»»

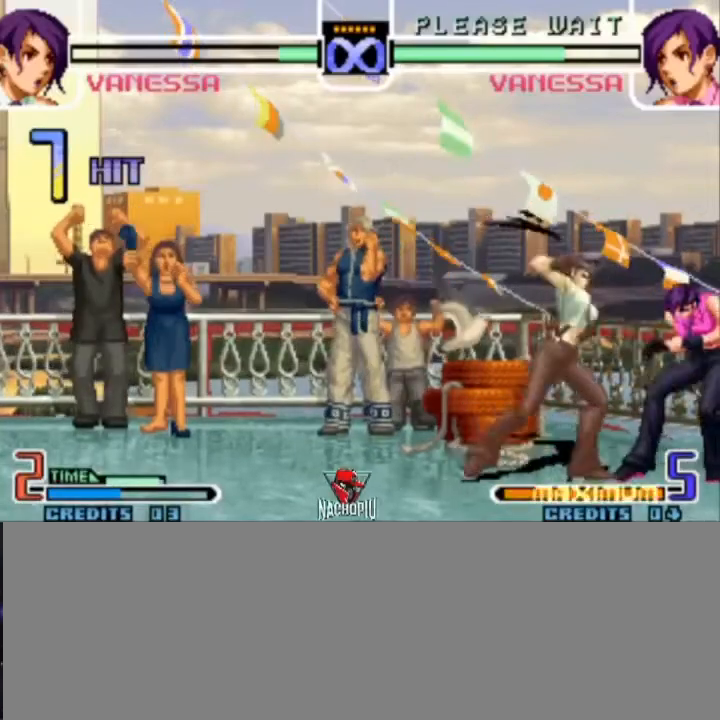
{"dt_ms": 500, "buttons": [], "left_stick": "right", "events": [[67, "left_stick", "right"], [200, "C", "down"], [400, "C", "up"]]}
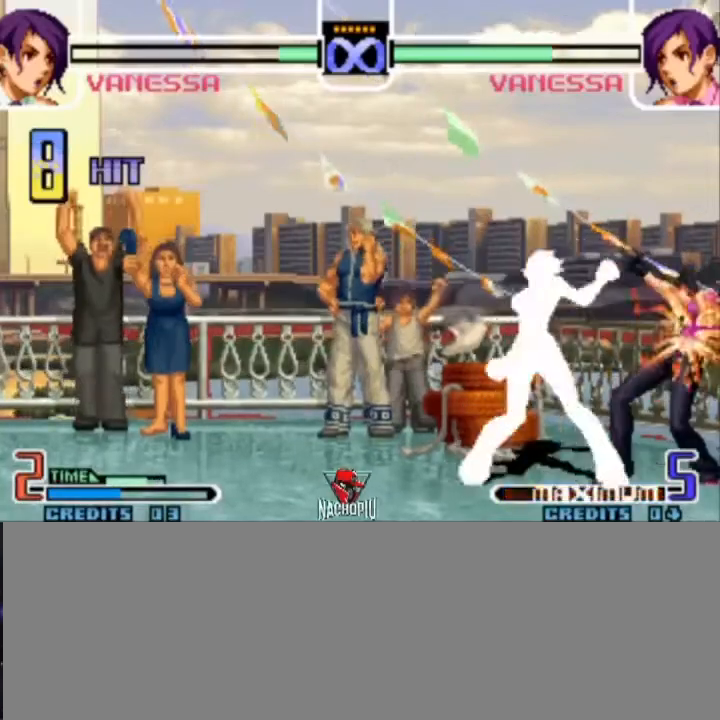
{"dt_ms": 500, "buttons": ["B"], "left_stick": "right", "events": [[100, "left_stick", "center"], [167, "left_stick", "down"], [300, "left_stick", "right"], [367, "B", "down"]]}
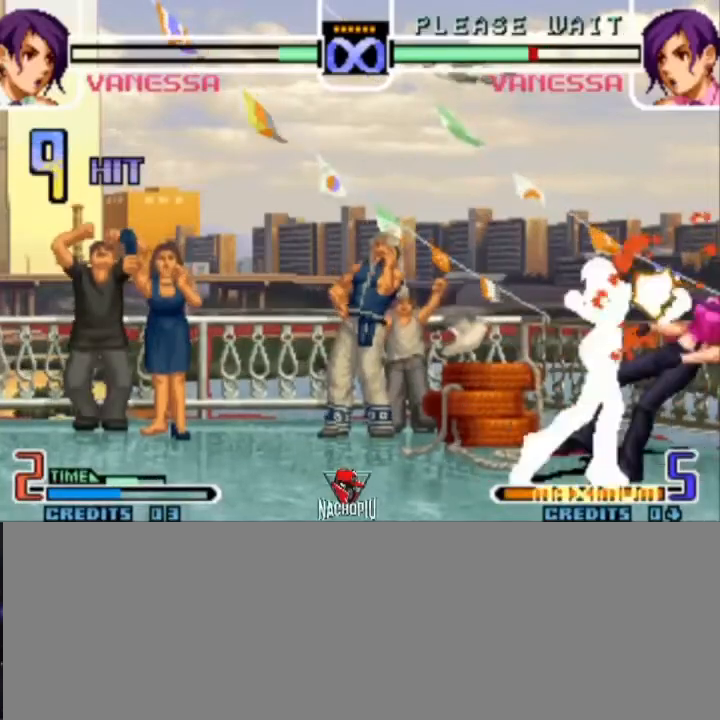
{"dt_ms": 500, "buttons": [], "left_stick": "right", "events": [[200, "B", "up"]]}
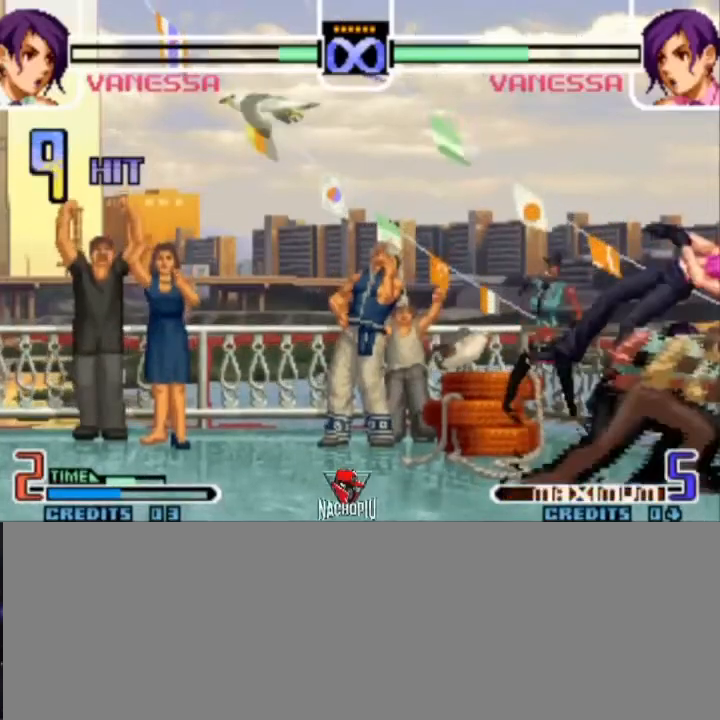
{"dt_ms": 500, "buttons": [], "left_stick": "down", "events": [[100, "left_stick", "center"], [167, "left_stick", "down"], [300, "A", "down"], [300, "left_stick", "right"], [367, "A", "up"], [433, "left_stick", "center"], [500, "left_stick", "down"]]}
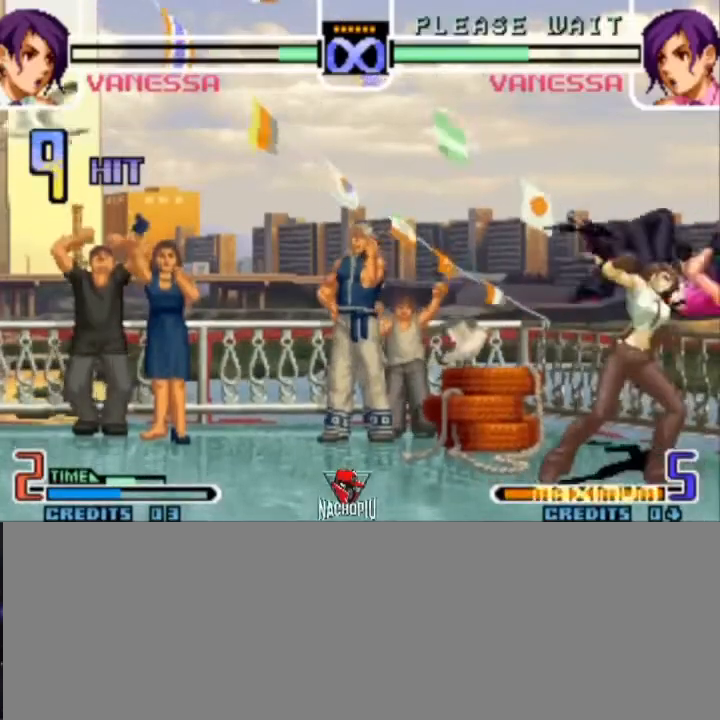
{"dt_ms": 500, "buttons": [], "left_stick": "right", "events": [[200, "B", "down"], [200, "left_stick", "right"], [467, "B", "up"]]}
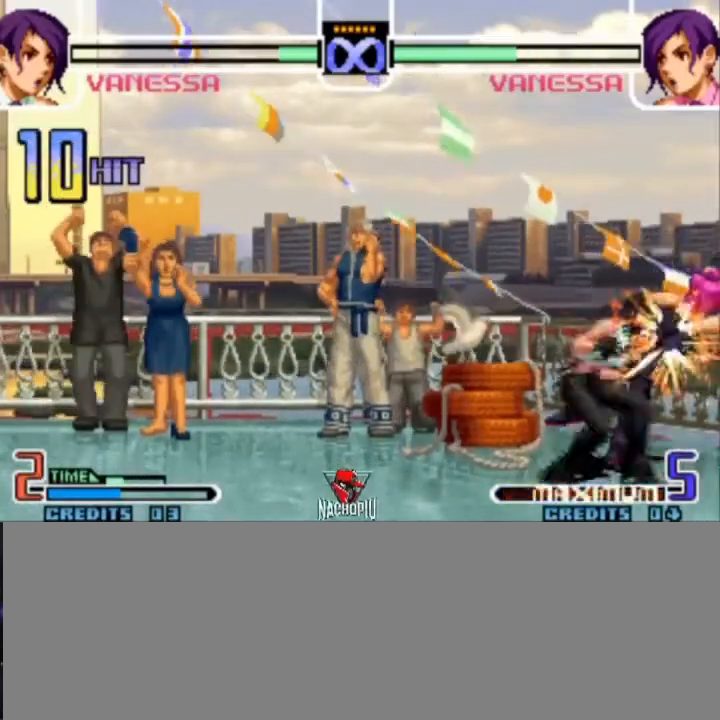
{"dt_ms": 500, "buttons": [], "left_stick": "down", "events": [[367, "left_stick", "center"], [433, "left_stick", "down"]]}
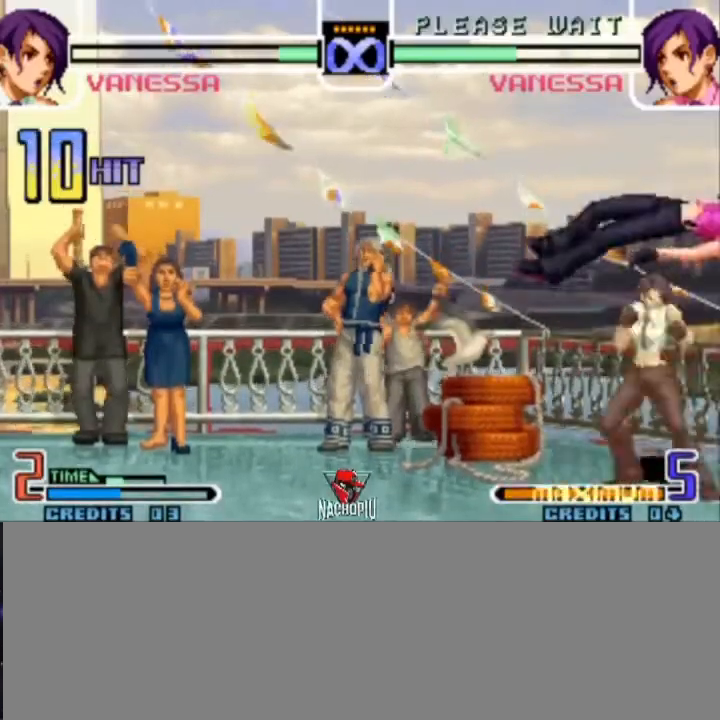
{"dt_ms": 500, "buttons": [], "left_stick": "right", "events": [[67, "A", "down"], [67, "left_stick", "right"], [200, "A", "up"], [267, "left_stick", "center"], [333, "left_stick", "down"], [400, "left_stick", "right"]]}
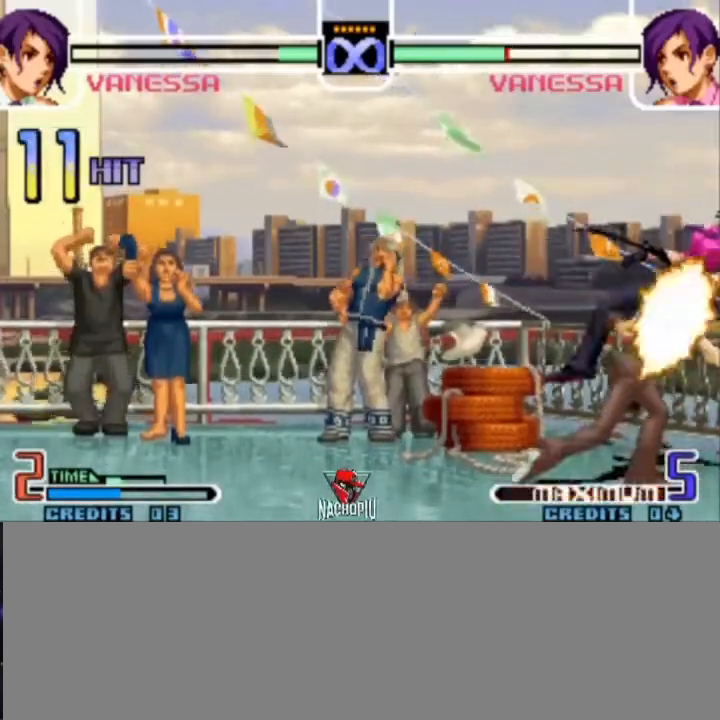
{"dt_ms": 500, "buttons": [], "left_stick": "right", "events": [[33, "B", "down"], [367, "B", "up"]]}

««

WHAT YOU SHOULD DO: With the pictures omitted, reproduce the records in full and exactly.

COMPLETED TASK:
{"dt_ms": 500, "buttons": [], "left_stick": "right", "events": [[67, "left_stick", "right"], [200, "C", "down"], [400, "C", "up"]]}
{"dt_ms": 500, "buttons": ["B"], "left_stick": "right", "events": [[100, "left_stick", "center"], [167, "left_stick", "down"], [300, "left_stick", "right"], [367, "B", "down"]]}
{"dt_ms": 500, "buttons": [], "left_stick": "right", "events": [[200, "B", "up"]]}
{"dt_ms": 500, "buttons": [], "left_stick": "down", "events": [[100, "left_stick", "center"], [167, "left_stick", "down"], [300, "A", "down"], [300, "left_stick", "right"], [367, "A", "up"], [433, "left_stick", "center"], [500, "left_stick", "down"]]}
{"dt_ms": 500, "buttons": [], "left_stick": "right", "events": [[200, "B", "down"], [200, "left_stick", "right"], [467, "B", "up"]]}
{"dt_ms": 500, "buttons": [], "left_stick": "down", "events": [[367, "left_stick", "center"], [433, "left_stick", "down"]]}
{"dt_ms": 500, "buttons": [], "left_stick": "right", "events": [[67, "A", "down"], [67, "left_stick", "right"], [200, "A", "up"], [267, "left_stick", "center"], [333, "left_stick", "down"], [400, "left_stick", "right"]]}
{"dt_ms": 500, "buttons": [], "left_stick": "right", "events": [[33, "B", "down"], [367, "B", "up"]]}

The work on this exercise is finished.